STAT3 in Cancer Cells with IL-6
The interleukin-6 (IL-6) is a traditional activator of STAT3 and it cause a conformational changes when there is a formation of a hexameric signaling. The result will have is that there is an activation on JAKs that is associated with a proline-rich, membrane-proximal cytoplasmic domain (revisting). IL-6 is a cytokine secreted by T-cells and macrophages. This is involved in immune and inflammatory responses. The IL-6 signaling launches with a ligand binding its receptor IL-6R and a common receptor subunit gp130 will create a hexameric receptor complex with two IL-6, IL-6R and gp130 [loansis].
There are two different types of signaling.

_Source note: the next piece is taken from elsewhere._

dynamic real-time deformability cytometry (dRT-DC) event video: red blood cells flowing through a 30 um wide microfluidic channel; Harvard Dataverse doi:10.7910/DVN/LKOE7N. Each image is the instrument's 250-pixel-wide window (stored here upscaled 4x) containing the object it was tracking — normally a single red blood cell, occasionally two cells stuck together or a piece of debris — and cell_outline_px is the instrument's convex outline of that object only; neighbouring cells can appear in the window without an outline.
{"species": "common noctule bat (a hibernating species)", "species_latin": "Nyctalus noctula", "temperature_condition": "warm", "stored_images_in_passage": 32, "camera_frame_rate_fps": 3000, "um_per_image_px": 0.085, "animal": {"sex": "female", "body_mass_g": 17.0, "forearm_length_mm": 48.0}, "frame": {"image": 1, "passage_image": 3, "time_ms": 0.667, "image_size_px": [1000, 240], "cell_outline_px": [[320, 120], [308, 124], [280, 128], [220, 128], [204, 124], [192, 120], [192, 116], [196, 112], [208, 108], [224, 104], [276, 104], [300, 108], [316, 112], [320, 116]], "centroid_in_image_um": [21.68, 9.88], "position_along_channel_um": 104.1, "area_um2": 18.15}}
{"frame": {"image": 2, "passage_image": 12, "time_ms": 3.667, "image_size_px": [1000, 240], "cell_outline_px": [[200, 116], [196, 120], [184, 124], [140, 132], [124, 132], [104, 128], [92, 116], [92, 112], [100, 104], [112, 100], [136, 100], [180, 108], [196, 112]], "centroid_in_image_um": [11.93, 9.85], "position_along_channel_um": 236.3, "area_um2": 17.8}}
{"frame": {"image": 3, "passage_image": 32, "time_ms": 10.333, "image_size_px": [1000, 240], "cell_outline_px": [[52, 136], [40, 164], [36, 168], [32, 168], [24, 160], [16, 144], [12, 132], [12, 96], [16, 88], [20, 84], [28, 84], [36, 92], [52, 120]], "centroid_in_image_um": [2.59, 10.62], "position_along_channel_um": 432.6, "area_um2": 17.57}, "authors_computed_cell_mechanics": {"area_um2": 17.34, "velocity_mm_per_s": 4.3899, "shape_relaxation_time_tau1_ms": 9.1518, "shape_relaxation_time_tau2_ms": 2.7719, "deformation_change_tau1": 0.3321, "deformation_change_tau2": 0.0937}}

One of them is called classical signaling of IL-6 where the signaling pathway is trigger in the early immune responses that will have consequently stimulating express with various proteins. Another signaling is called IL-6 trans-signaling where the IL-6 can bind to an existing soluble type of IL-6 receptor and form a complex that interacts with gp130. [loansis].
In figure 3 similar to the the previous figure but this shows the interaction with IL-6. It shows that when STAT3 becomes phosphorylated, it forms dimers and moves from the cytoplasm to the nucleus stimulating transcription of STAT3 target genes that includes cyclin D1, Bcl-xL, c-myc, Mc11 and vascular endothelial growth factor [loannis].